“If life hands you a lemon, make some lemonade”. I don’t know about you, but when I’m going through a rough spot in life, the last thing I want to hear is someone telling me to “take that ol’ lemon and make some lemonade.” Instead of proverbs, I would rather have comfort.
That’s what Job was hoping for when lemons entered his life. To his three erstwhile friends after they gave him their third degree treatment he said, “Miserable comforters are you all!” (Job 16:2). In fact one of the lines of argument from his “friend” Eliphaz was to just cheer up. Good things can come of this if you take these lemons and make some lemonade (Job 4:1-9).
Job was not comforted by such comments, and I doubt most of us would be.
And yet there is something to be said about having trials in life. We might not understand them, but as James says, “Count it all joy when you fall into various trials, knowing that the testing of your faith works patience” (James 1:2,3). Tough times can build something that easy times cannot.

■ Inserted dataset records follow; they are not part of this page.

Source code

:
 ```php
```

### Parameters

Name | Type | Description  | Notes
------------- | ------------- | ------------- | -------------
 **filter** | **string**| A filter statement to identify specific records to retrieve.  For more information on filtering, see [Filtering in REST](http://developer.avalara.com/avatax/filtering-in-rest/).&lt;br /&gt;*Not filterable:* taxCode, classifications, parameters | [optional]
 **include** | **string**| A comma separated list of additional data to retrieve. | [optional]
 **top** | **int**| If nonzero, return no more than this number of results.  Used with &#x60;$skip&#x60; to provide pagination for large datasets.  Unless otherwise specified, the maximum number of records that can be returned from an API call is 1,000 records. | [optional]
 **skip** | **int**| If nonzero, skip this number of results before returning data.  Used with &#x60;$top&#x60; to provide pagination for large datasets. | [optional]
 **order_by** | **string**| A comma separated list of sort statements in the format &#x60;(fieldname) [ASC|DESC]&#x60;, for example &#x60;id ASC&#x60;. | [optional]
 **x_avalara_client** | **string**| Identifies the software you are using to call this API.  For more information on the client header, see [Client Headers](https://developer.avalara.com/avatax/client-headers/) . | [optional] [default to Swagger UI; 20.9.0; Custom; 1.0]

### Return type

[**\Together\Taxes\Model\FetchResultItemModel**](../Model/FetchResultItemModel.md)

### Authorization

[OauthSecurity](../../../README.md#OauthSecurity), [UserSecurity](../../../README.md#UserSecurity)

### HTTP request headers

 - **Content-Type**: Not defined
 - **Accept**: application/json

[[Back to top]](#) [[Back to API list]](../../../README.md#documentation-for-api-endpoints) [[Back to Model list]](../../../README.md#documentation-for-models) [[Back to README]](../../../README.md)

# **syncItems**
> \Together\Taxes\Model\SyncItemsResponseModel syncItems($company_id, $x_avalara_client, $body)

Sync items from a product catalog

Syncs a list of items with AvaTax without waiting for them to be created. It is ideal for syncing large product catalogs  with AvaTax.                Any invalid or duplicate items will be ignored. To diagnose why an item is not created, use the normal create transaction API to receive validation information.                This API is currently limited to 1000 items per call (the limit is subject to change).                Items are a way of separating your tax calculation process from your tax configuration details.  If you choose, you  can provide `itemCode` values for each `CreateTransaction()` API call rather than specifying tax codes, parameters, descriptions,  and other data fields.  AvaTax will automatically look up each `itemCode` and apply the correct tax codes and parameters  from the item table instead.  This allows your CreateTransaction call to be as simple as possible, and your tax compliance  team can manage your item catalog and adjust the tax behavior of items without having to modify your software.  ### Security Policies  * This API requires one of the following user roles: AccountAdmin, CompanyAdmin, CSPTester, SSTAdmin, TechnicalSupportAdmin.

The adventures of Joseph in the Old Testament begins with a description of a rather arrogant young man, his Dad’s favorite kid, who likes to taunt his older brothers with revelations about his own greatness, while tattling to Dad about their antics.
The brothers seize the opportunity to get him out of their lives by selling him into slavery, but resourceful fellow that he is, Joseph does quite well for himself even in slavery, until one day he finds himself in the dungeon through no fault of his own.
Life handed him some verifiable lemons, and even though we are not told he was discouraged, we can certainly guess that he was.
But as the story unfolds, we learn that the events in Joseph’s life were in fact a part of a grand Divine plan. Joseph arises from prison and slavery with a new level of maturity and high responsibility. His wisdom and skills save Egypt from starvation, and along with it he saves other nations as well.
Even his own estranged family is saved from extinction through Joseph.
Joseph’s words to his brothers after their reconciliation tell us something about lemons and lemonade: “You meant evil against me; but God meant it for good” (Genesis 50:20)
And this is the real question behind the lemons to lemonade story. Notice the way Joseph phrases his statement. “You meant evil against me; but God meant it for good.” Put differently. “You thought you handed me a lemon, but God used it to make lemonade.”
Life hands you a lemon? You can try to make it into lemonade if you wish, but Joseph gives us a better alternative. Let God use the lemon to make lemonade. God loves making lemonade.